🤖 AI Summary
Clustering high-dimensional sparse data where true signals lie in an unknown low-dimensional subspace remains challenging, especially when precise estimation of sparsity patterns or precision matrices is infeasible.
Method: We propose an iterative framework that jointly integrates minimum–maximum separation-bound-driven sparse feature selection with semidefinite programming (SDP) relaxation of K-means clustering—without requiring explicit estimation of sparsity parameters or the precision matrix. In each iteration, discriminative direction-based thresholding selects relevant features, while SDP relaxation solves the clustering assignment. The algorithm relies solely on computable low-order statistics, circumventing high-dimensional covariance estimation.
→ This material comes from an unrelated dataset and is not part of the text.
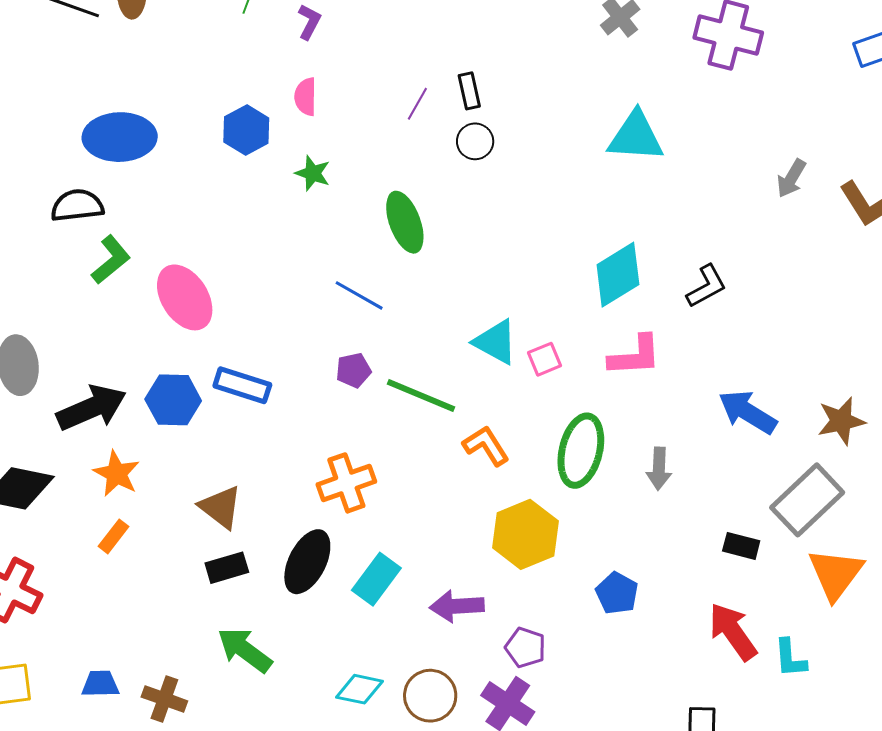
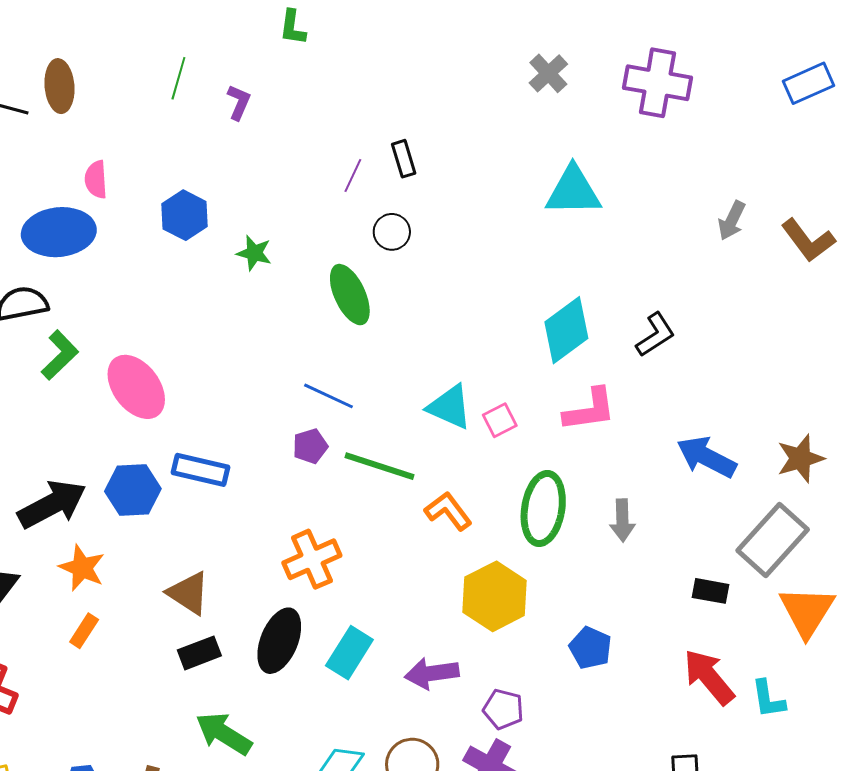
pink semicircle: (306, 97) -> (96, 180), moved
black circle: (475, 141) -> (392, 232), moved
blue line: (359, 295) -> (328, 396), moved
Contribution/Results: We establish statistical consistency under high-dimensional sparse settings. Extensive simulations demonstrate that our method maintains high label recovery accuracy as dimensionality increases, significantly outperforming state-of-the-art baselines while ensuring robustness and computational tractability.
📝 Abstract
We propose an iterative algorithm for clustering high-dimensional data, where the true signal lies in a much lower-dimensional space. Our method alternates between feature selection and clustering, without requiring precise estimation of sparse model parameters. Feature selection is performed by thresholding a rough estimate of the discriminative direction, while clustering is carried out via a semidefinite programming (SDP) relaxation of K-means. In the isotropic case, the algorithm is motivated by the minimax separation bound for exact recovery of cluster labels using varying sparse subsets of features. This bound highlights the critical role of variable selection in achieving exact recovery. We further extend the algorithm to settings with unknown sparse precision matrices, avoiding full model parameter estimation by computing only the minimally required quantities. Across a range of simulation settings, we find that the proposed iterative approach outperforms several state-of-the-art methods, especially in higher dimensions.